TASK OBJECTIVE —
Return exactly the span that opens with the line containing "community setting." and closes with the final line of the records, both included.

Data entries
%%
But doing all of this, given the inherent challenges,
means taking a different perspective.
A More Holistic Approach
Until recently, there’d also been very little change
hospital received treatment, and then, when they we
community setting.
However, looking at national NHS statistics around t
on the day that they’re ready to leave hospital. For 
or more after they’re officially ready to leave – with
%%
OUTPUT BELOW —
community setting.
However, looking at national NHS statistics around t
on the day that they’re ready to leave hospital. For 
or more after they’re officially ready to leave – with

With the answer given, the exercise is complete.